* _YOUR GOAL_
Reproduce the data below verbatim from the line containing "For this item, face" through its final line, and produce nothing more.

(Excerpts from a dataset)
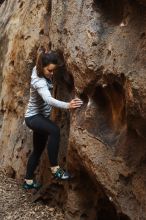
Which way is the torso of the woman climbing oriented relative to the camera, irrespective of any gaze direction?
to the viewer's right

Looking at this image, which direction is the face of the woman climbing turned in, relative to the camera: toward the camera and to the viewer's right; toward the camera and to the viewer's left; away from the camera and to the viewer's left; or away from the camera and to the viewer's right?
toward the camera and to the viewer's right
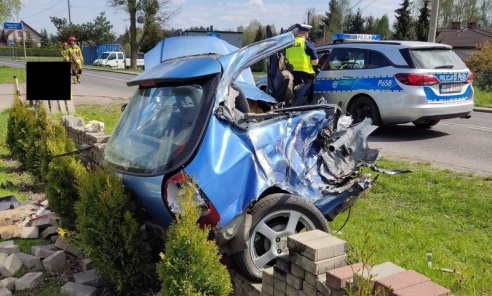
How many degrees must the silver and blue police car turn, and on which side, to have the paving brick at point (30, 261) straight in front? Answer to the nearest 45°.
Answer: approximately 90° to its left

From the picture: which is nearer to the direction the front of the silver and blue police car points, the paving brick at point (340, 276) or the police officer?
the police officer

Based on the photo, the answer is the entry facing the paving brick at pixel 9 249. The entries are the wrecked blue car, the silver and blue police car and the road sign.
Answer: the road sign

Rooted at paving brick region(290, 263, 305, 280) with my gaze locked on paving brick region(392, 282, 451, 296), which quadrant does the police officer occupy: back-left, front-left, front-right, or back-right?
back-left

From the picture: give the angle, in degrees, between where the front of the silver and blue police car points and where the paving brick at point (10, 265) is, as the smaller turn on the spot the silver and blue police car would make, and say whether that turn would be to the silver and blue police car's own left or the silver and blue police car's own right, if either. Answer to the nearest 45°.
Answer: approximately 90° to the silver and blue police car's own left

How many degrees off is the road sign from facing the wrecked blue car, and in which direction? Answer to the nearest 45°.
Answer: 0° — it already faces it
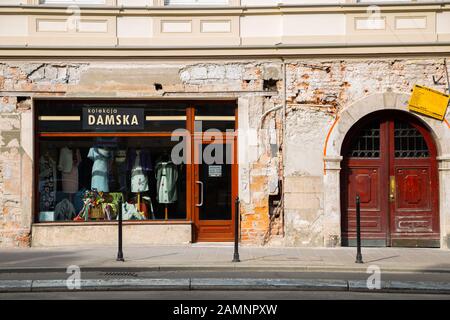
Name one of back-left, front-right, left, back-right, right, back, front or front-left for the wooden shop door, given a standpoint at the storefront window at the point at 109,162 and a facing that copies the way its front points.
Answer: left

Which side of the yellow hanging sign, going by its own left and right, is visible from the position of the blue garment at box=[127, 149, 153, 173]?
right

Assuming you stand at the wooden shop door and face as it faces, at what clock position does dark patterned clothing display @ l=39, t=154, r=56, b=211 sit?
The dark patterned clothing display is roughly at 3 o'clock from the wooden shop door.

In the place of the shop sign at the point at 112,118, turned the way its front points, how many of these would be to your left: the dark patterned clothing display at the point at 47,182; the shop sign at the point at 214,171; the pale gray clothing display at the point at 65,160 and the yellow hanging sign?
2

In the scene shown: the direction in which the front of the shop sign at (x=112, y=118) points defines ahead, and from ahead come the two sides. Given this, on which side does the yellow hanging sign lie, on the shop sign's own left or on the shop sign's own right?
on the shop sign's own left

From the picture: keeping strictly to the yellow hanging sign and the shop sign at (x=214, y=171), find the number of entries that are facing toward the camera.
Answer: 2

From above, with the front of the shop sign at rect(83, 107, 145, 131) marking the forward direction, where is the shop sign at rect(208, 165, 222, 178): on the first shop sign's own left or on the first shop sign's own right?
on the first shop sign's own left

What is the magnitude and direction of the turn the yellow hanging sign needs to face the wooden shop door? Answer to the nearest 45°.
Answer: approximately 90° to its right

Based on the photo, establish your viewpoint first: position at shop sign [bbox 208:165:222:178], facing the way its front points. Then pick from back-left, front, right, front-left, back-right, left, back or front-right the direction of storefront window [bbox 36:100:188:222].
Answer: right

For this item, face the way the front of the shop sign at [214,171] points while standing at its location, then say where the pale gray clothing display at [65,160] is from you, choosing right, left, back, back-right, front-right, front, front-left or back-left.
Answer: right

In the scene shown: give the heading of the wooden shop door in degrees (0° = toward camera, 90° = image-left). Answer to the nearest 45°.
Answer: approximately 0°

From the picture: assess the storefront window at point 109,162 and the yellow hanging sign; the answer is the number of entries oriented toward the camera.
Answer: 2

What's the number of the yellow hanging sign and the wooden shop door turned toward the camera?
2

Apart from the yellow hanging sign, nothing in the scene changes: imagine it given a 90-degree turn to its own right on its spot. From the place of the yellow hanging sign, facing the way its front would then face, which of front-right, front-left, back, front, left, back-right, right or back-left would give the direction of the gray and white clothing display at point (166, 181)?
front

* _EXERCISE RESULT_
For this item, face the way the front of the shop sign at [214,171] points while standing at its location, then say where the pale gray clothing display at [65,160] is from you, choosing right, left, back, back-right, front-right, front, front-left or back-left.
Answer: right

In the scene shown: give the heading of the wooden shop door in degrees (0° = toward camera, 90° = image-left). Answer to the nearest 45°.
Answer: approximately 0°

From the picture: assess the storefront window at point 109,162 and the yellow hanging sign; the answer is the number of entries oriented toward the camera.
Answer: 2

What's the number of the yellow hanging sign and the wooden shop door turned toward the camera?
2

Apart from the yellow hanging sign, nothing in the scene changes: imagine it given a 90-degree turn to its own right on its spot. From the place of the yellow hanging sign, facing the way its front would then face, which of front-right, front-left, back, front, left, back-right, right or back-left would give the direction of the gray and white clothing display at point (166, 181)?
front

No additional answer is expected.